EXCERPTED PASSAGE:
· · · · · · ·
Importance can & should be derived from semantic hierarchy. Else, there needs to be devised a method of tagging places on the small scale of this rock. Just as it would be incorrect (even if convenient) to mark parishes as states, since they're not states. For now, maybe simply place=parish (this is one of the advantages of textual key:value pairs; new values can be set whenever needed). Did you check what less-common values exist in TagInfo? If place=parish suddenly appeared, and only here, then that would get some people (developers & influential mappers) thinking & enquiring, rather than continuing to assume that their guesses are valid. Think beyond renderers; when querying the count of towns in Jersey, the answer should be 1, not 13. “parishes are admin level 8, vignatines/cuillettes level 9”
“the goal should be that visualisations prioritise parish names over anything else”
I strongly disagree, based on said focus. It also goes against OSM policy & technical-soundness (from which policy seems to be derived). The goal is an accurate libre map (which is the dataset of tagged elements). How that's rendered is a distinct concern. There are several renderers, and many different renderings, which focus on different features (some deliberately omit labels). So, data accuracy is paramount to not hinder that. Multiple renderings from the same data is hugely beneficial; as one (major) example, it avoids the problem of trying to design a single rendering to please everyone; different renderings for different target-audiences. Take a look at the layers tab on the website; compare how some of those are significantly different to OSM Carto (the default). All rendered from the same data. There are quite a few others which are radically different.
· · · · · · ·
DATA TO EXAMINE:
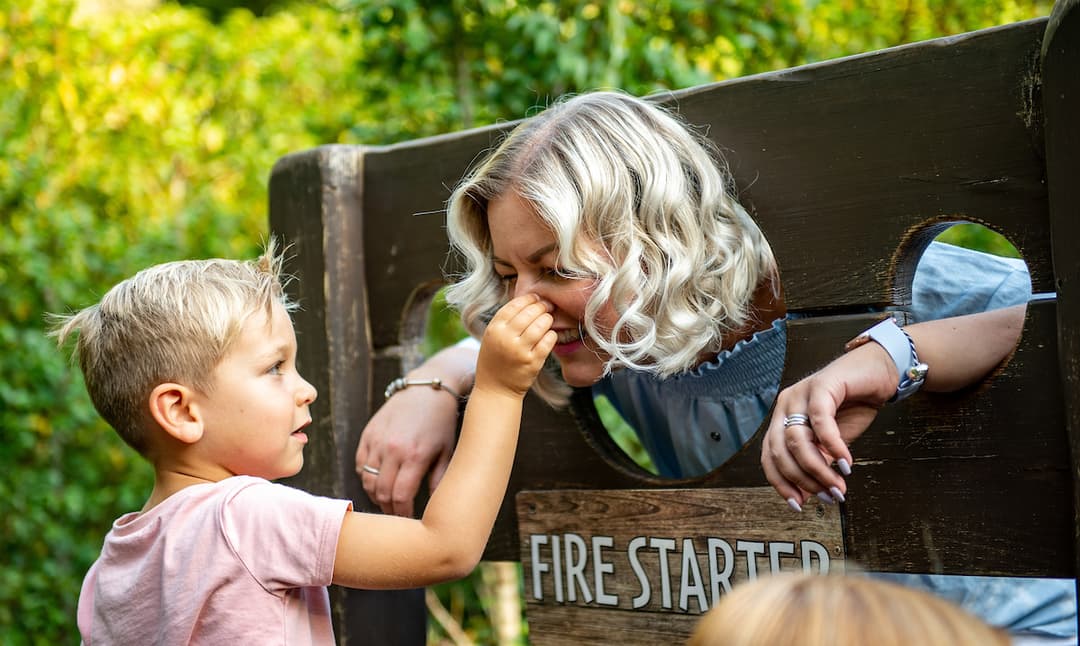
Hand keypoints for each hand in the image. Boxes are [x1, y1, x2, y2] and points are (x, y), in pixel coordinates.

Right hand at [355, 385, 458, 516]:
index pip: (400, 497)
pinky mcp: (368, 434)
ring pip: (367, 481)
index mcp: (415, 456)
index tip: (408, 519)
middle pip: (381, 493)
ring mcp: (377, 441)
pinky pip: (360, 465)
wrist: (426, 390)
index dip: (402, 513)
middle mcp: (392, 449)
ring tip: (387, 501)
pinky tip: (378, 481)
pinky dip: (366, 477)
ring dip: (375, 495)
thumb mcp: (447, 451)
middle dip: (388, 509)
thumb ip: (440, 481)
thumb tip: (438, 507)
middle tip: (396, 514)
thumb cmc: (441, 423)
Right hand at [474, 294, 556, 397]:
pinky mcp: (532, 362)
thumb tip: (529, 301)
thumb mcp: (492, 337)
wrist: (495, 390)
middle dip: (542, 306)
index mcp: (494, 329)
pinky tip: (549, 335)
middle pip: (530, 312)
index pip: (515, 305)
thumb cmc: (495, 360)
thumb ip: (506, 320)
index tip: (536, 298)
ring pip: (541, 325)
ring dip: (547, 319)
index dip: (528, 298)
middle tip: (547, 306)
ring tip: (548, 320)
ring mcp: (520, 351)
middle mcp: (506, 338)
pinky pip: (548, 341)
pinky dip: (551, 335)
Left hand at [761, 341, 897, 508]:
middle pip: (779, 451)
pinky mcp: (822, 385)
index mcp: (782, 419)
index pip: (769, 457)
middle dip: (802, 479)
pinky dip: (832, 446)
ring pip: (796, 439)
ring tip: (839, 484)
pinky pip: (820, 421)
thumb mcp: (832, 442)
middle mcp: (785, 405)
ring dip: (818, 469)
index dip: (781, 483)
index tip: (798, 504)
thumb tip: (811, 493)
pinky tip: (846, 463)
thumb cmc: (854, 405)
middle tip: (829, 496)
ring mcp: (800, 393)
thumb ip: (819, 461)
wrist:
· · · · · · ·
TASK DETAILS: Update the OSM tagging text from "I strongly disagree, based" up to and including "are radically different.", putting "open map" in place of "libre map".

EXERCISE OUTPUT:
I strongly disagree, based on said focus. It also goes against OSM policy & technical-soundness (from which policy seems to be derived). The goal is an accurate open map (which is the dataset of tagged elements). How that's rendered is a distinct concern. There are several renderers, and many different renderings, which focus on different features (some deliberately omit labels). So, data accuracy is paramount to not hinder that. Multiple renderings from the same data is hugely beneficial; as one (major) example, it avoids the problem of trying to design a single rendering to please everyone; different renderings for different target-audiences. Take a look at the layers tab on the website; compare how some of those are significantly different to OSM Carto (the default). All rendered from the same data. There are quite a few others which are radically different.